TOKYO – Tokyo Electric Power Co. must speed up plans to cover reactors at its crippled nuclear plant and drain tainted water to prevent more radiation leaks as Japan’s cyclone season approaches, an engineering professor says.
In 2004, eight cyclones passed over or skirted Japan’s Tohoku region, where the Fukushima Dai-ichi power station is spewing radiation after an earthquake and tsunami on March 11. The earliest was in May that year, according to Japan’s weather agency data. The eyes of two storms passed within 300 kilometers of Tohoku last year, the data show.

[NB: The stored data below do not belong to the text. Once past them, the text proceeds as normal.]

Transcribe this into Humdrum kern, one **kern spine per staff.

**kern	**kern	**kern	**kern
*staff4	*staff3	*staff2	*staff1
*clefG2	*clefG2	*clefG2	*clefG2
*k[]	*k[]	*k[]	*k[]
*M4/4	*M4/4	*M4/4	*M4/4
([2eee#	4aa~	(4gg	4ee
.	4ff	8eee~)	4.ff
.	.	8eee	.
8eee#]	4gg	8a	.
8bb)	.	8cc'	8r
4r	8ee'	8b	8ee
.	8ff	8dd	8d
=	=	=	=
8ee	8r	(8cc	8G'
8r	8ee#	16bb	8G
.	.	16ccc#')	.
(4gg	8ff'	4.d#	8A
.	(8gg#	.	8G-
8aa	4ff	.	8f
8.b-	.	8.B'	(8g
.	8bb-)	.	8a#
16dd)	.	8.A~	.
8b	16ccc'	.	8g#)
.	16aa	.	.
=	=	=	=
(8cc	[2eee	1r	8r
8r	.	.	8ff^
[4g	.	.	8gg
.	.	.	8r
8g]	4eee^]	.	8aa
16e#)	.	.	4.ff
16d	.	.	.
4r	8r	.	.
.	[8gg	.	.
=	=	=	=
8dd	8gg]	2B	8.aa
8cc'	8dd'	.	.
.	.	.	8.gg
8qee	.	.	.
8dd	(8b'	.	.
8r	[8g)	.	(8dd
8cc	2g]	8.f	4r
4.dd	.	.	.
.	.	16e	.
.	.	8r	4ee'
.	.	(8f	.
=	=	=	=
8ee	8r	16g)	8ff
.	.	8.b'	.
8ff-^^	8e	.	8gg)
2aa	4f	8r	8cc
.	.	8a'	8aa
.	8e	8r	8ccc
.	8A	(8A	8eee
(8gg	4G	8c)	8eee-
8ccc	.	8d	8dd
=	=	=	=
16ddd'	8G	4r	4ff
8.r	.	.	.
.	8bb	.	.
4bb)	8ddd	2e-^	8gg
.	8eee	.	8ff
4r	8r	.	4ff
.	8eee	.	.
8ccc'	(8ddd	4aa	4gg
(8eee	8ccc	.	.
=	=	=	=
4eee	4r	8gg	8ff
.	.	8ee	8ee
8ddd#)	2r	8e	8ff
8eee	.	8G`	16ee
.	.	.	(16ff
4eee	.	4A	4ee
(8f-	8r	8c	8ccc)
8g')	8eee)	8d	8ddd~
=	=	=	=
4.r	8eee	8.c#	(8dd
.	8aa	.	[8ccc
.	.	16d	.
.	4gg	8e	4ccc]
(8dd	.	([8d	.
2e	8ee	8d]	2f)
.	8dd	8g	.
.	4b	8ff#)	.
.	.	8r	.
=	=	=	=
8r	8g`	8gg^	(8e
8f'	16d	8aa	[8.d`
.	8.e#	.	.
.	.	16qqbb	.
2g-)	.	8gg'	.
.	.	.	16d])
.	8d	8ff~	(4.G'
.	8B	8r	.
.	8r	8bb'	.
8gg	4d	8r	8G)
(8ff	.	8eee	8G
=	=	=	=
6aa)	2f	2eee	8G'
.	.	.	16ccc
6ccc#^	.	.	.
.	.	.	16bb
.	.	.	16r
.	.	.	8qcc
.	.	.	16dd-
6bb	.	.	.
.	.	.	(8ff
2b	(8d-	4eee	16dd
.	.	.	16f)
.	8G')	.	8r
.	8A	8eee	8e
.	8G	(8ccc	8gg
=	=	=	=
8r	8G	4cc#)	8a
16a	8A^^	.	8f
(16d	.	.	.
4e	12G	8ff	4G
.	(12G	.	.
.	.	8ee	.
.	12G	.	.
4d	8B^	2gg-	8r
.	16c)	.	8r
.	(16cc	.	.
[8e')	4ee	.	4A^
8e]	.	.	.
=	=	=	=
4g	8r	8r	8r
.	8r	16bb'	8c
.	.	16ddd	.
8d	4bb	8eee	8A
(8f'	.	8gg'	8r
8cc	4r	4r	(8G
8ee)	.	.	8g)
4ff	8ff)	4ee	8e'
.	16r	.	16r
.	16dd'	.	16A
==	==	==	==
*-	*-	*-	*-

Last month’s disaster wrecked the plant’s cooling systems, triggering the worst nuclear crisis since Chernobyl in 1986. The roofs of three buildings were damaged in blasts as water inside reactor cores and spent-fuel ponds boiled away. The utility known as Tepco plans to install temporary covers within nine months, and concrete ceilings over the “medium term.”
“The buildings should be covered at least before the typhoon season is in full swing by late July,” said Tadashi Narabayashi, a professor of nuclear engineering at Hokkaido University. “Tepco’s actions are like a game of Whack-a-Mole because the company keeps reacting after the event.”
Tepco said on Sunday it will start erecting temporary covers for the damaged building within three months provided radiation falls to levels at which workers can begin construction. The work is expected to be completed in the next three to six months, according to the action plan, which lists the “possibility of the cover being damaged by a big typhoon” as a risk.
The Japan Meteorological Agency doesn’t make forecasts for how many tropical storms or typhoons are expected to approach Japan, Hajime Takayama, a weather forecaster at the bureau, said by telephone.
“It’s quite possible for a typhoon to hit the Tohoku region while maintaining its strength, although most tend to make landfall in the south,” Takayama said.
The temporary covers are the only measures planned at the moment to protect against typhoons, Takeo Iwamoto, a Tepco spokesman, said by phone. The company may install them faster than the plan announced on Sunday, he said.
The Fukushima plant, 137 miles north of Tokyo, has six reactors, three of which were shut for maintenance when the earthquake and tsunami struck, leaving almost 28,000 people dead or missing.
Reactor buildings weakened by explosions may suffer further damage if a typhoon hits them, while strong winds and rain could scatter radioactive materials and water, said Hironobu Unesaki, a nuclear engineering professor at Kyoto University.